My shields were strong enough that neither she nor her sword could penetrate them, but I felt the blow. The sword concentrated the Alfar’s force, making it harder to deflect than mage balls.


[And your labrys will do the same,] it said. [If you use it…]


With that hint, I raised my ax and tentatively began hacking with it. The problem was, to get anywhere with the hacking I had to pull my shields back to behind the ax. Which meant I left myself vulnerable, especially since I was quickly discovering how very little I knew about edged-weapons fighting.


When I’d nearly had my hands whacked off twice, and I’d taken about a dozen hard blows to my shields, the creature intervened.


[May I?] it inquired politely. [If you’d just open your mind…]


I did so, and the next thing I knew it felt like I was floating just over my own head. The creature had shoved me out of my own body so it could do its thang. I watched as Jane began her own offensive—much to Phaedra’s evident shock—which included some of her own ninja twirlings and a seriously fast series of thrusts and slices that had worn Phaedra’s shields down to nubs. The creature kept up the onslaught until Phaedra had retreated to the other side of the room, panting.


[Jane?] asked the creature, politely. [Would you like your body back?]


Yes, please, I thought. While it was fun watching Phaedra getting her ass kicked, I wanted to be doing the kicking, and not just my body.


[You have a plan,] the creature said, as my consciousness floated back down into my skin.


Yes, I thought. It had been obvious, really, once I was floating well above the action.


As soon as I was back in my body—which was panting for breath despite the creature having done the mental lifting—I struck while Phaedra was still vulnerable.


There was water dripping everywhere, and I let the ax dangle at my side as I reached for it. Not as a power source, but as it was—lovely, dripping H2O.

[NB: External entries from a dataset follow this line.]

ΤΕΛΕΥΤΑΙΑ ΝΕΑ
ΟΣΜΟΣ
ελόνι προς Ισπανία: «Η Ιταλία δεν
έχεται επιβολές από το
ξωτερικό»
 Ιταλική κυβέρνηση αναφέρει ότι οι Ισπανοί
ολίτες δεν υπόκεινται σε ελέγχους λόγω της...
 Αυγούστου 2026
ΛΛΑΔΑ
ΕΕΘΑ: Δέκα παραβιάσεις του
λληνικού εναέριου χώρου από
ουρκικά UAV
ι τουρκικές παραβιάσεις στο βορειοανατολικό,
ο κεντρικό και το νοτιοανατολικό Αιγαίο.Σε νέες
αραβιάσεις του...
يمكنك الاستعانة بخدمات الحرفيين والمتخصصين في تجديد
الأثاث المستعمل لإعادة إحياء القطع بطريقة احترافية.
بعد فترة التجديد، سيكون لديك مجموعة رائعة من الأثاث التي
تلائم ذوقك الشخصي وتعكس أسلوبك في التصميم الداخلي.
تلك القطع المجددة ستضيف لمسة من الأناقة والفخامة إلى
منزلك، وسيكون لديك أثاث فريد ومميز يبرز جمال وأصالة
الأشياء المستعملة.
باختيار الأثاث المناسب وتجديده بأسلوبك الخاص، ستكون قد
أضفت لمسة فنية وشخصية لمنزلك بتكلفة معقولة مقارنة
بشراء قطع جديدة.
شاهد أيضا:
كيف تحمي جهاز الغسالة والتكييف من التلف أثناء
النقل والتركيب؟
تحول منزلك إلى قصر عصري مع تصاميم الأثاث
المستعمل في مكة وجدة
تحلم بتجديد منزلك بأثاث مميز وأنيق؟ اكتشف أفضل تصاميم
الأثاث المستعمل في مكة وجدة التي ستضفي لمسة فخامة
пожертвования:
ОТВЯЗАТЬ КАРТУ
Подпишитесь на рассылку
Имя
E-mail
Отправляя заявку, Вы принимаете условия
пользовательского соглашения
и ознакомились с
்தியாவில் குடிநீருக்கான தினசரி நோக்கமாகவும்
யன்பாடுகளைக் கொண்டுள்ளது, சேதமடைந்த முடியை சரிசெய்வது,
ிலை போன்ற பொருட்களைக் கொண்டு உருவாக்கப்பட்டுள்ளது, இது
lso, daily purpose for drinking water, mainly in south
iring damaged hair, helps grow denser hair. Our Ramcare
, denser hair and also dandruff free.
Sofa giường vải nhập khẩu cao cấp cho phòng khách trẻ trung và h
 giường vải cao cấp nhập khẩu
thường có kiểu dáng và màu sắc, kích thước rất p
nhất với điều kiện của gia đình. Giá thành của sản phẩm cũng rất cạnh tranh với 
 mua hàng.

“What are you doing?” Phaedra asked, trying to build back her shields. But already there was a thin film of water between her feet and the cavern floor. I pulled harder, and the water that had been trickling from the cave walls now gushed, covering the floor. That said, I was careful to keep all of that water’s power for myself. It swirled under Phaedra’s feet, but just as if she were a magical-Tantalus, it would never quench her power’s thirst.


My plan was elegant, and a bit cruel. Unfortunately, it would also take forever to fill the whole space of the cavern, and I didn’t know if the creature liked getting its eye wet, so I wove a basket of power around Phaedra.


[Lovely,] the creature complimented me, as I began carefully neutralizing and then funneling all that water in the room, in torrents, into the prison I’d built around Phaedra. Nearly empty as she was of all other elements, and being surrounded only by water magic I wouldn’t let her touch, she could only put up a token struggle.


When she cobbled together enough strength that she managed to reach through the water at her feet toward the earth, I lifted the whole orb off the ground. The labrys helped me, cheerfully spitting power at me as I raised it—and the orb—high into the air. Phaedra sloshed about, up to her neck in water, like a goldfish won at a carnival.


“You know who taught me this trick?” I called to her, raising my voice so she could hear me over the sloshing. “You did,” I answered when she didn’t respond. “In Boston, on that pier, after you let your minions rape and kill those innocent women.”


Phaedra glared at me, clearly unrepentant.


“I should kill you,” I whispered, thinking of all the atrocities she’d committed or commanded or allowed.


[You should kill her,] the creature agreed.


“But I won’t,” I said and sighed, lowering the orb so it hovered inches off the floor. She was contained, helpless. I’d wait till Blondie found us, and then we’d figure out how to deal with the Alfar.


[You won’t dispose of her?] the creature asked.


No, I thought. I’m no killer. Then I thought back to the men who’d lost their lives attacking Anyan and me. Well, at least not this kind of killer. Not an executioner.